Selected excerpt =

"""

      • Orchestration-based:
        • Process: Introduces a dedicated Saga Orchestrator. The orchestrator is responsible for centrally managing the execution flow of the Saga. It sends commands to participating services and decides the next step based on execution results (success or failure).
        • Example (Create Order Saga):
          1. Saga Orchestrator sends a Create Order command to Order Service.
          2. Order Service creates the order and returns the result.
          3. Upon receiving a successful response, the Saga Orchestrator sends an Execute Payment command to Payment Service.
          4. If payment is successful, the orchestrator then sends an Update Inventory command to Inventory Service.
          5. If all steps succeed, the orchestrator marks the Saga as complete.
        • Compensation Flow: If Payment Service returns a failure, the Saga Orchestrator sends a Cancel Order command (compensating transaction) to Order Service.
        • Advantages: Process logic is centralized in the orchestrator, making it easier to understand, manage, and test.
        • Disadvantages: Introduces an additional orchestrator component, making the architecture more complex.
  3. Solution Two: API Composition Pattern - Data Consistency for Query Scenarios
    Saga solves consistency for "command-type" operations (writes). But for "query-type" operations (reads), we need another pattern. Direct cross-service join queries (JOIN) are not feasible.

    • Problem: Need to display an order details page containing user information (from User Service), order information (from Order Service), and product information (from Product Service).
    • Solution: API Composition pattern.
      • Process: An API composer (e.g., an API gateway or a dedicated composition service) receives the client request.
      1. The composer calls the APIs of User Service, Order Service, and Product Service separately.
      2. The composer aggregates the data returned by each service and assembles it into the final view required by the client.
    • Key Point: This is an "eventually consistent" view for data querying. The composer obtains snapshots from each service at a specific point in time, and there might be slight delays between them.
  4. Solution Three: CQRS Pattern - Separating Reads and Writes to Optimize Queries
    When the API Composition pattern is inefficient or queries are very complex, CQRS is a more powerful solution.

    • Concept: Command Query Responsibility Segregation. Separates the system's write operations (Commands) and read operations (Queries).
    • Workflow:
      1. Write Model: Handles all data update commands (e.g., CreateOrder). These commands ensure business logic and consistency through patterns like Saga.
      2. Read Model: Maintains one or more Materialized Views optimized for queries. The data in this view is not written directly; it is updated asynchronously by subscribing to events (e.g., OrderCreated) emitted by the write model services.

"""

The data =
"""

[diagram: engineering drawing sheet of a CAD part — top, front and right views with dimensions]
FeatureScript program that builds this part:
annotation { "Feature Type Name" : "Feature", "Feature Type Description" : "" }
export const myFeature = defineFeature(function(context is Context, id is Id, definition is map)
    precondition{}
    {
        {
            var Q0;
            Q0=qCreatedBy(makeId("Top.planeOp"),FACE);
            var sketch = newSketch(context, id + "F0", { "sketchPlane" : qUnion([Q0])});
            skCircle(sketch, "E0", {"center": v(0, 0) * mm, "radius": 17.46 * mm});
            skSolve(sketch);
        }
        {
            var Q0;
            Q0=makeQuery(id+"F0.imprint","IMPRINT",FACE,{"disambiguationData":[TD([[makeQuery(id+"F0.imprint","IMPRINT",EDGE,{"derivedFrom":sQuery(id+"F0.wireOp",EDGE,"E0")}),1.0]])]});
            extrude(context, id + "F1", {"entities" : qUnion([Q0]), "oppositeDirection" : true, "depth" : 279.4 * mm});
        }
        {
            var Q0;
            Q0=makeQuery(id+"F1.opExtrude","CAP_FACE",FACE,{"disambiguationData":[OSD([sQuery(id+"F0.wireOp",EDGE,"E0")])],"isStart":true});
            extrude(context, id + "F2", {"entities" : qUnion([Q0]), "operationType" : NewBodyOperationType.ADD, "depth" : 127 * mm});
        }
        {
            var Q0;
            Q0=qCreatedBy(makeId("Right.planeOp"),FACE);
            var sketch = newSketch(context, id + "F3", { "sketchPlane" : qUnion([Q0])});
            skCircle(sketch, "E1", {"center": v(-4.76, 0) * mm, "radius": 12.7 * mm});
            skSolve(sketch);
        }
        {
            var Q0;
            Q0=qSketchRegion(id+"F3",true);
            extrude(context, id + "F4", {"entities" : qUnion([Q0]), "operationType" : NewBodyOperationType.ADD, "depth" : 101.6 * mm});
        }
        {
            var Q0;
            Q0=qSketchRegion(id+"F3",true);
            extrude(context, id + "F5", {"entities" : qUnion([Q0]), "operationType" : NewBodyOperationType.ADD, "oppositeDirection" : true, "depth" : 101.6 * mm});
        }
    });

"""

Tasks =
**a.** Answer these questions about the excerpt on Saga, API Composition, and CQRS:
(i) In the orchestration-based Saga, which command does the orchestrator send to Order Service when Payment Service returns a failure?
(ii) What two things are given as examples of an API composer?
(iii) In CQRS, how is the data in the read model's materialized view updated?
**b.** Duplicate the part of the excerpt on Saga, API Composition, and CQRS that opens with the words containing "2. Order Service" and closes with "to Payment Service.".
**c.** In one to three sentences, explain why the excerpt on Saga, API Composition, and CQRS calls the view produced by API Composition "eventually consistent."

Answer list =
**a.**
(i) A Cancel Order command, which is a compensating transaction.
(ii) An API gateway or a dedicated composition service.
(iii) It is not written directly. It is updated asynchronously by subscribing to events, such as OrderCreated, that the write model services emit.

**b.**
2. Order Service creates the order and returns the result.
          3. Upon receiving a successful response, the Saga Orchestrator sends an Execute Payment command to Payment Service.

**c.** The composer obtains snapshots from each service at a specific point in time. There might be slight delays between those snapshots.